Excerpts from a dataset

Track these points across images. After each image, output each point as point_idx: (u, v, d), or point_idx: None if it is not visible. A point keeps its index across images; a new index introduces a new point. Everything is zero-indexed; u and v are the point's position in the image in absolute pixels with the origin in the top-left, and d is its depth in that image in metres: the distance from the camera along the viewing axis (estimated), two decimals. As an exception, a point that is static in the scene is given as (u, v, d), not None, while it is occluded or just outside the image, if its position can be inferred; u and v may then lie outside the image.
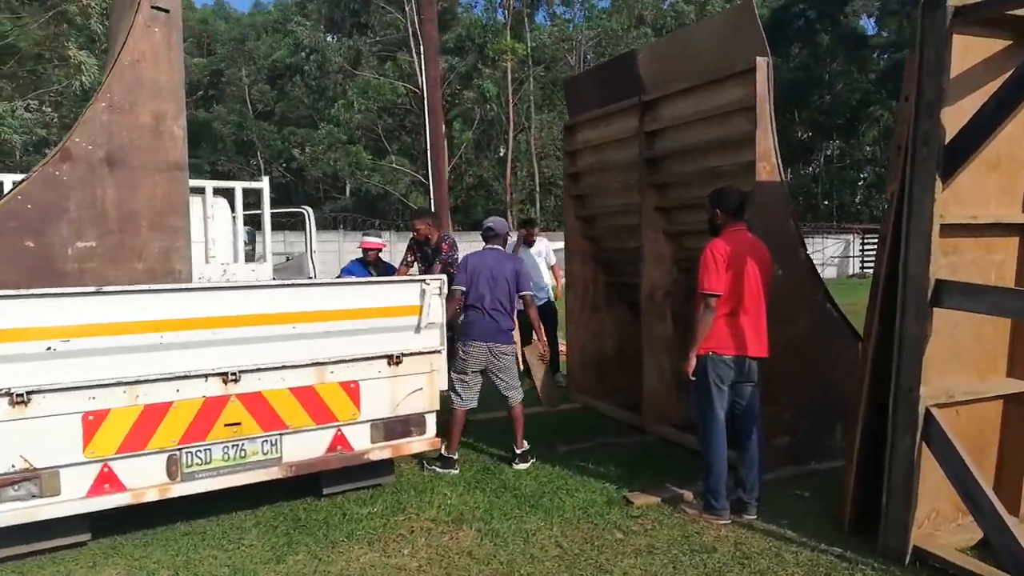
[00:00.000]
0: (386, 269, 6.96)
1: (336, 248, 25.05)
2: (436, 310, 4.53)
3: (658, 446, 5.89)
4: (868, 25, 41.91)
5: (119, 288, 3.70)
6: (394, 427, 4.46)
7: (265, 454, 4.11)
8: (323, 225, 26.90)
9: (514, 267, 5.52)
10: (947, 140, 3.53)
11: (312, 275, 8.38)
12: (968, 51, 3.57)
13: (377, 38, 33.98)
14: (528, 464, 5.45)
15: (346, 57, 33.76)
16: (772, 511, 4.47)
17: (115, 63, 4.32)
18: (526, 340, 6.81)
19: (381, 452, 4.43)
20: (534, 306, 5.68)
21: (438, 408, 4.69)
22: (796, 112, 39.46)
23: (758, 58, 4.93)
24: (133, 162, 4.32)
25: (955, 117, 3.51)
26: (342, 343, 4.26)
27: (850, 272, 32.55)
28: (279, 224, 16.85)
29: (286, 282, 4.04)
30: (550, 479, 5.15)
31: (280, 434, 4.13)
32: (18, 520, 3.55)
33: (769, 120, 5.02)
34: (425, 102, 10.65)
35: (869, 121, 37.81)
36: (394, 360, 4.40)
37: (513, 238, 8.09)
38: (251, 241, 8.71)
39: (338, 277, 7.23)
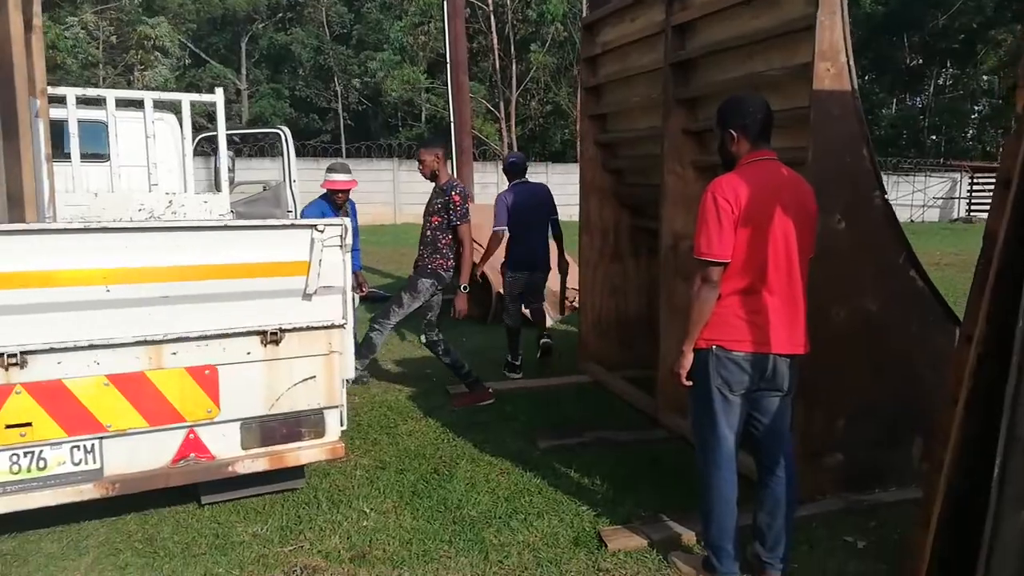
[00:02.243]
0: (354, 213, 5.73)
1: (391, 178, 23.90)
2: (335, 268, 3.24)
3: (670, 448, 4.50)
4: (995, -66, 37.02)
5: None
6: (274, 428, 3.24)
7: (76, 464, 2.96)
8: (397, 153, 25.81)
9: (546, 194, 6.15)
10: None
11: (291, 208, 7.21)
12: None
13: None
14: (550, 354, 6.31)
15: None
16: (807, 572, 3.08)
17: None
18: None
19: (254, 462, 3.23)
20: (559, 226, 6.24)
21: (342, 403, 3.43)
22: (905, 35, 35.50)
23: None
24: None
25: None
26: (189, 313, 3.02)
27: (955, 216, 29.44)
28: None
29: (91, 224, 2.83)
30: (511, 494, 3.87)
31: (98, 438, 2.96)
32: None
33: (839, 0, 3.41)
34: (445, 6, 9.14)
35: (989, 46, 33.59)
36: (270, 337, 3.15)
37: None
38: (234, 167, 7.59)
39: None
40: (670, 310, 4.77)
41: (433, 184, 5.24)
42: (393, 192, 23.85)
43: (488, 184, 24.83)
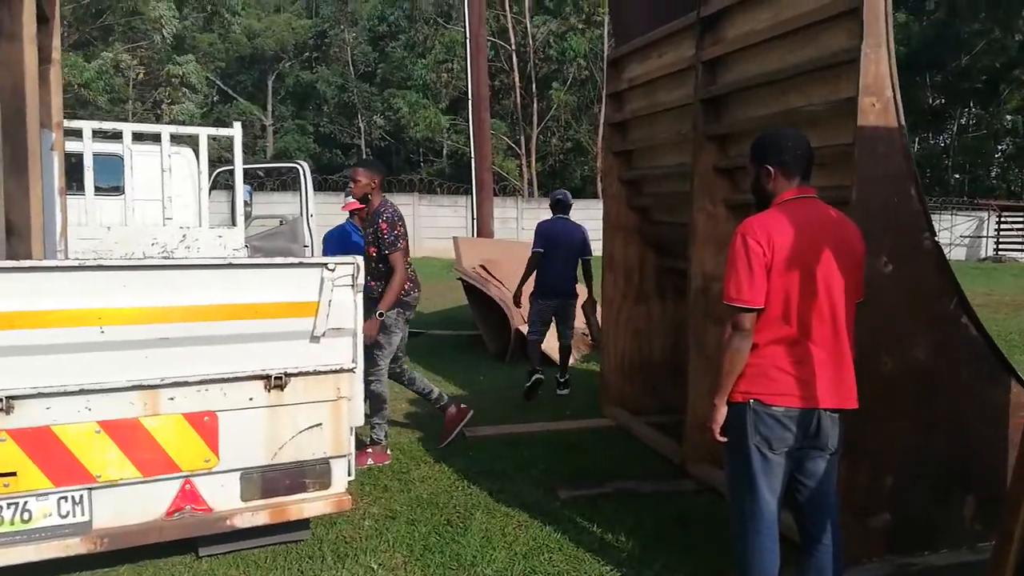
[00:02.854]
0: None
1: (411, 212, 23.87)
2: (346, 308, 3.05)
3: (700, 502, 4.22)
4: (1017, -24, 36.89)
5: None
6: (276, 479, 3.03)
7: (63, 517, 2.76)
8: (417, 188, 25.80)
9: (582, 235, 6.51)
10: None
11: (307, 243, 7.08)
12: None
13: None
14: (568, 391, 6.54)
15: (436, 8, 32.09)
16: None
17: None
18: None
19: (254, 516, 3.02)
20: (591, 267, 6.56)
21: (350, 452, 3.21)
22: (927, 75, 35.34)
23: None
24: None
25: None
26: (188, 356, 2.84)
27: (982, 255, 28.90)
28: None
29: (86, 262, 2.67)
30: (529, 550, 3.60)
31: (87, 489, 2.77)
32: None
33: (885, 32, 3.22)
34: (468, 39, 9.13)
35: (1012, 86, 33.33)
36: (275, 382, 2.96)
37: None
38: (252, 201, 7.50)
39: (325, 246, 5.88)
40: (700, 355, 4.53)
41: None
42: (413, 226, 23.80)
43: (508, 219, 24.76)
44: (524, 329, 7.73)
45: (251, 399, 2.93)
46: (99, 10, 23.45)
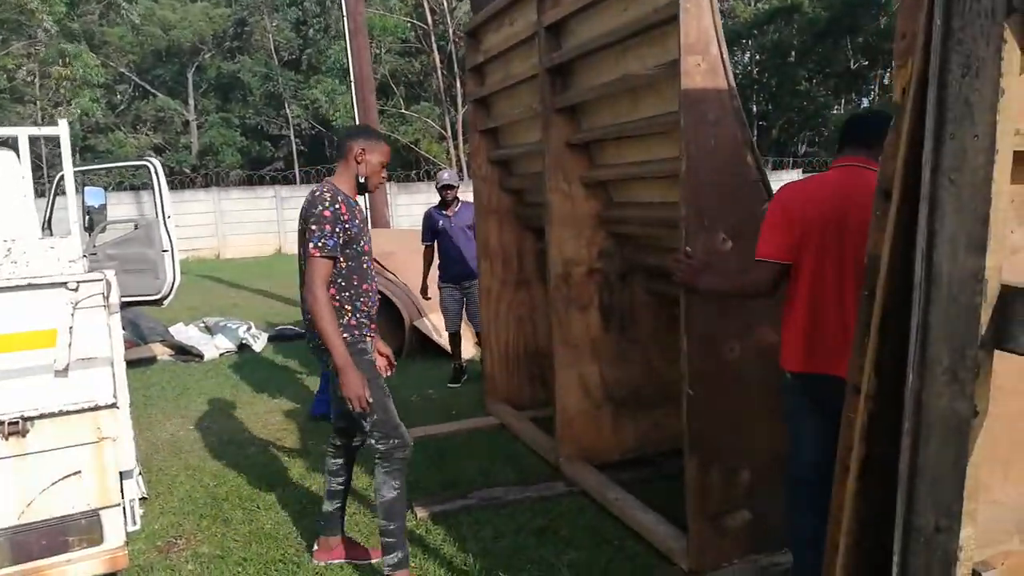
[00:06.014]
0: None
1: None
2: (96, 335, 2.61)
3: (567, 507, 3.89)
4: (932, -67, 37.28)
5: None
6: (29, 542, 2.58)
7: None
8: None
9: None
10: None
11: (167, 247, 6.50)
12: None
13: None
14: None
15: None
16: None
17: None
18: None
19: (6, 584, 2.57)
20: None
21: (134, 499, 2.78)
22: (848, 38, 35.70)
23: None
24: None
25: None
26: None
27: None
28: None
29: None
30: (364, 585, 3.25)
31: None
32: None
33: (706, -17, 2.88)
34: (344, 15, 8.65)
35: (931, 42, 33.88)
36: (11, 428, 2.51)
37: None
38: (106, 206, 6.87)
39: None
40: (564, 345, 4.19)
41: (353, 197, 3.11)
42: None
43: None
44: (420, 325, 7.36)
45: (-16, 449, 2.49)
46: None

---

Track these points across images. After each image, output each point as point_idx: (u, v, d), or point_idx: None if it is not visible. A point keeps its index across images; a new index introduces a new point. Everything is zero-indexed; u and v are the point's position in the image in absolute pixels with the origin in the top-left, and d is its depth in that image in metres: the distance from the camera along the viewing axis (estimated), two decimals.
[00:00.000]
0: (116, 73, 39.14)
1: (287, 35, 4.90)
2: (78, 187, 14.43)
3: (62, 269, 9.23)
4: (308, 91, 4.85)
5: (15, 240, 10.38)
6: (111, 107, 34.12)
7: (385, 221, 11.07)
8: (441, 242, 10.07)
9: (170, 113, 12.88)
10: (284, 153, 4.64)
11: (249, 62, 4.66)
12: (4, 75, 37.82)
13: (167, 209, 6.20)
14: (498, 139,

◆ **EXERCISE OBJECTIVE**
Of all the entries above, output exactly the lines between the one holding "23: (758, 58, 4.93)" and the one holding "34: (425, 102, 10.65)", inclusive.

◆ **RESPONSE BOX**
23: (758, 58, 4.93)
24: (133, 162, 4.32)
25: (955, 117, 3.51)
26: (342, 343, 4.26)
27: (850, 272, 32.55)
28: (279, 224, 16.85)
29: (286, 282, 4.04)
30: (550, 479, 5.15)
31: (280, 434, 4.13)
32: (18, 520, 3.55)
33: (769, 120, 5.02)
34: (425, 102, 10.65)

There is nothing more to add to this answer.